The fact is that I don't think this vet, who may well be quite busy, is keeping up with the research. I feel that she is lazily toeing a party line. I think that during the consultation I made it pretty clear that I love my dog, that I am a responsible owner, and that I consider research and evidence to be important in making decisions about his welfare. I don't think I deserved the assumptions shown above - initially, fine, because she's never met me, but five minutes into the conversation we should have worked out where I stood on the matter.
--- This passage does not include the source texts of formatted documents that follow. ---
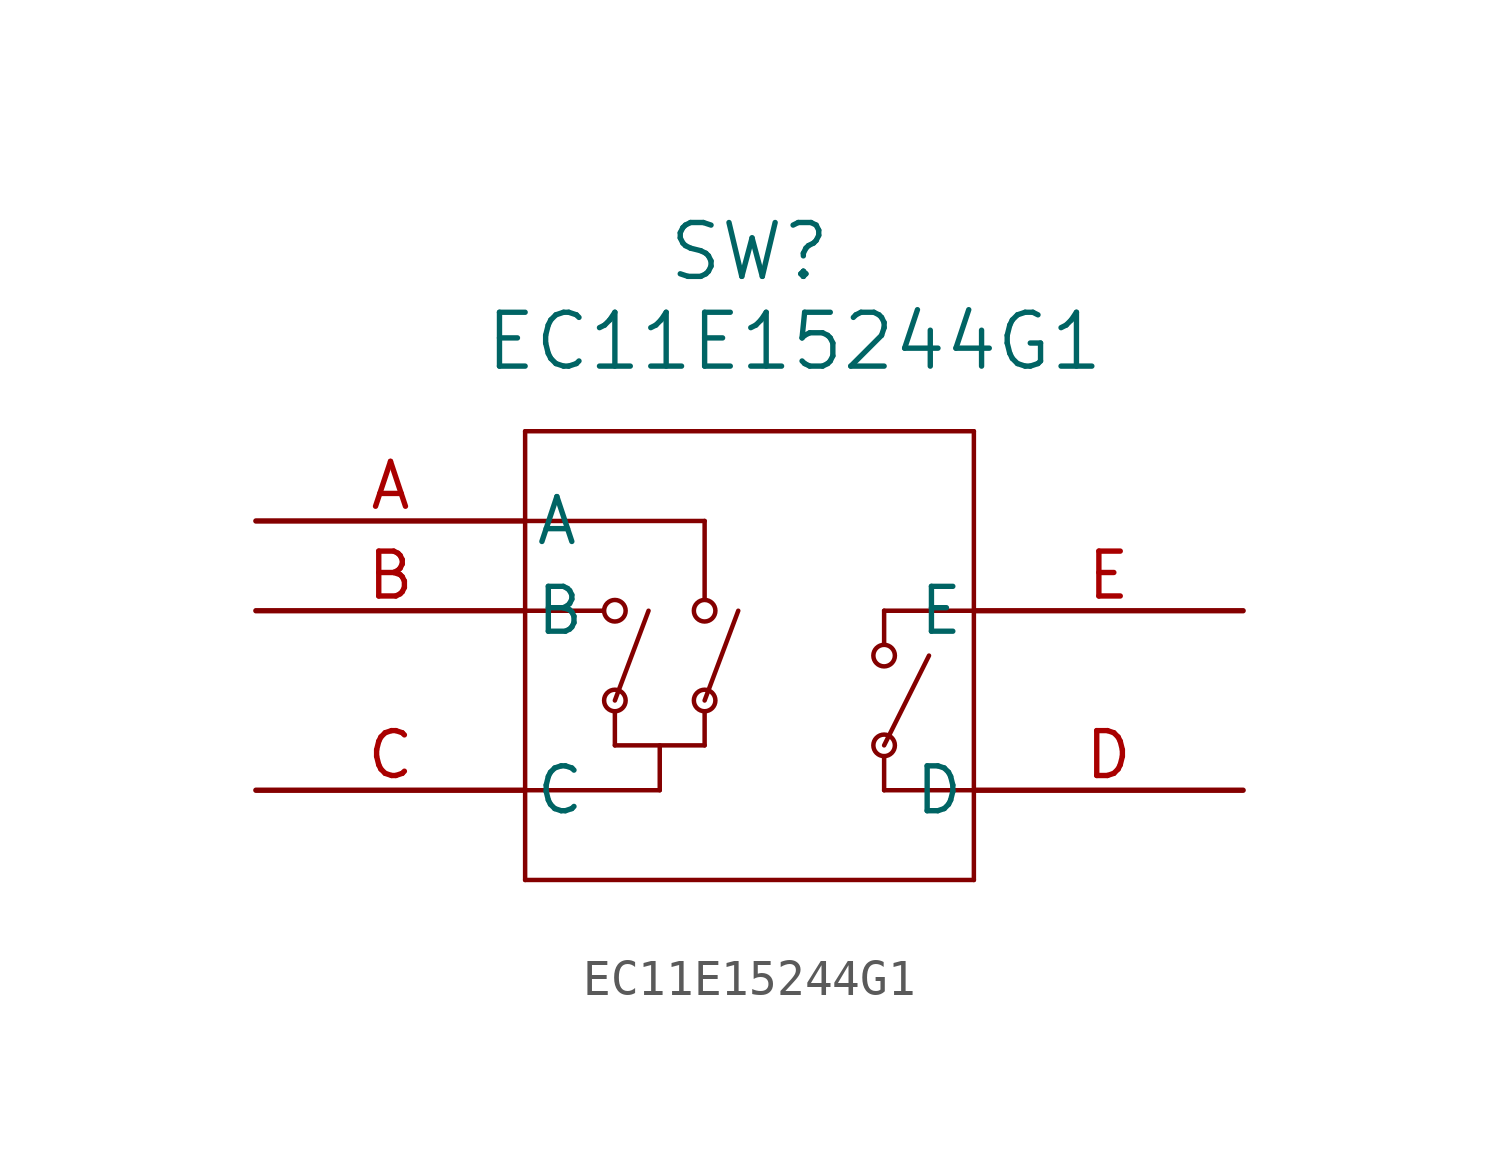
<source format=kicad_sym>
(kicad_symbol_lib
  (version 20211014)
  (generator kicad_symbol_editor)
  (symbol "EC11E15244G1"
    (pin_names
      (offset 0.254))
    (property "Reference" "SW"
      (at 13.97 7.62 0)
      (effects (font (size 1.524 1.524))))
    (property "Value" "EC11E15244G1"
      (at 15.24 5.08 0)
      (effects (font (size 1.524 1.524))))
    (symbol "EC11E15244G1_0_1"
      (polyline (pts (xy 7.62 2.54) (xy 7.62 -10.16)) (stroke (width 0.127) (type default) (color 0 0 0 0)) (fill (type none)))
      (polyline (pts (xy 7.62 -10.16) (xy 20.32 -10.16)) (stroke (width 0.127) (type default) (color 0 0 0 0)) (fill (type none)))
      (polyline (pts (xy 20.32 -10.16) (xy 20.32 2.54)) (stroke (width 0.127) (type default) (color 0 0 0 0)) (fill (type none)))
      (polyline (pts (xy 20.32 2.54) (xy 7.62 2.54)) (stroke (width 0.127) (type default) (color 0 0 0 0)) (fill (type none)))
      (polyline (pts (xy 7.62 -2.54) (xy 9.842 -2.54)) (stroke (width 0.127) (type default) (color 0 0 0 0)) (fill (type none)))
      (polyline (pts (xy 7.62 -7.62) (xy 11.43 -7.62)) (stroke (width 0.127) (type default) (color 0 0 0 0)) (fill (type none)))
      (polyline (pts (xy 11.43 -7.62) (xy 11.43 -6.35)) (stroke (width 0.127) (type default) (color 0 0 0 0)) (fill (type none)))
      (polyline (pts (xy 10.16 -6.35) (xy 12.7 -6.35)) (stroke (width 0.127) (type default) (color 0 0 0 0)) (fill (type none)))
      (polyline (pts (xy 12.7 -6.35) (xy 12.7 -5.385)) (stroke (width 0.127) (type default) (color 0 0 0 0)) (fill (type none)))
      (polyline (pts (xy 12.7 -2.223) (xy 12.7 0)) (stroke (width 0.127) (type default) (color 0 0 0 0)) (fill (type none)))
      (polyline (pts (xy 12.7 0) (xy 7.62 0)) (stroke (width 0.127) (type default) (color 0 0 0 0)) (fill (type none)))
      (circle (center 10.16 -2.54) (radius 0.305) (stroke (width 0.127) (type default) (color 0 0 0 0)) (fill (type none)))
      (circle (center 12.7 -2.54) (radius 0.305) (stroke (width 0.127) (type default) (color 0 0 0 0)) (fill (type none)))
      (polyline (pts (xy 10.16 -5.385) (xy 10.16 -6.35)) (stroke (width 0.127) (type default) (color 0 0 0 0)) (fill (type none)))
      (circle (center 10.16 -5.08) (radius 0.305) (stroke (width 0.127) (type default) (color 0 0 0 0)) (fill (type none)))
      (circle (center 12.7 -5.08) (radius 0.305) (stroke (width 0.127) (type default) (color 0 0 0 0)) (fill (type none)))
      (polyline (pts (xy 10.16 -5.08) (xy 11.113 -2.54)) (stroke (width 0.127) (type default) (color 0 0 0 0)) (fill (type none)))
      (polyline (pts (xy 12.7 -5.08) (xy 13.652 -2.54)) (stroke (width 0.127) (type default) (color 0 0 0 0)) (fill (type none)))
      (polyline (pts (xy 20.32 -2.54) (xy 17.78 -2.54)) (stroke (width 0.127) (type default) (color 0 0 0 0)) (fill (type none)))
      (polyline (pts (xy 20.32 -7.62) (xy 17.78 -7.62)) (stroke (width 0.127) (type default) (color 0 0 0 0)) (fill (type none)))
      (polyline (pts (xy 17.78 -6.655) (xy 17.78 -7.62)) (stroke (width 0.127) (type default) (color 0 0 0 0)) (fill (type none)))
      (polyline (pts (xy 17.78 -3.493) (xy 17.78 -2.54)) (stroke (width 0.127) (type default) (color 0 0 0 0)) (fill (type none)))
      (circle (center 17.78 -3.81) (radius 0.305) (stroke (width 0.127) (type default) (color 0 0 0 0)) (fill (type none)))
      (circle (center 17.78 -6.35) (radius 0.305) (stroke (width 0.127) (type default) (color 0 0 0 0)) (fill (type none)))
      (polyline (pts (xy 17.78 -6.35) (xy 19.05 -3.81)) (stroke (width 0.127) (type default) (color 0 0 0 0)) (fill (type none)))
      (pin unspecified line (at 0 0 0) (length 7.62) (name "A" (effects (font (size 1.27 1.27)))) (number "A" (effects (font (size 1.27 1.27)))))
      (pin unspecified line (at 0 -2.54 0) (length 7.62) (name "B" (effects (font (size 1.27 1.27)))) (number "B" (effects (font (size 1.27 1.27)))))
      (pin unspecified line (at 0 -7.62 0) (length 7.62) (name "C" (effects (font (size 1.27 1.27)))) (number "C" (effects (font (size 1.27 1.27)))))
      (pin unspecified line (at 27.94 -7.62 180) (length 7.62) (name "D" (effects (font (size 1.27 1.27)))) (number "D" (effects (font (size 1.27 1.27)))))
      (pin unspecified line (at 27.94 -2.54 180) (length 7.62) (name "E" (effects (font (size 1.27 1.27)))) (number "E" (effects (font (size 1.27 1.27))))))))
</source>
Maybe she's just prejudiced against people who like Rottweilers? That would be odd in a vet, but it does happen in the general public.
Since that interview, I've gone back to Web of Science and dug up more papers on gonadectomy, aggression, and associated health risks. Of course there are ways in which gonadectomy is beneficial for health. These are well publicised. The downsides, though, aren't well publicised. An increased risk of incontinence and lower urinary tract diseases (including cancers), an increased risk of osteosarcoma in larger breeds, and a greatly increased tendency towards cognitive impairment in old age (basically doggy dementia in the twilight years).
Multiple papers advise that, while desexing male cats is basically a clear recommendation, desexing female cats, and female and male dogs, should be weighed up for each individual circumstance, as the risks are going to be different in each case, and the benefits are less clear.
This is not brain surgery. One size does not fit all. Do not tell me that it does, regardless of having to deliver a homogenous public health message.
So now, I'm looking for a vet in my area who will not lie to me, fudge the facts, insult me, or imply that I'm going to have to euthanize my dog.
I'm not saying I'll never desex him. At the moment, the evidence does not recommend it.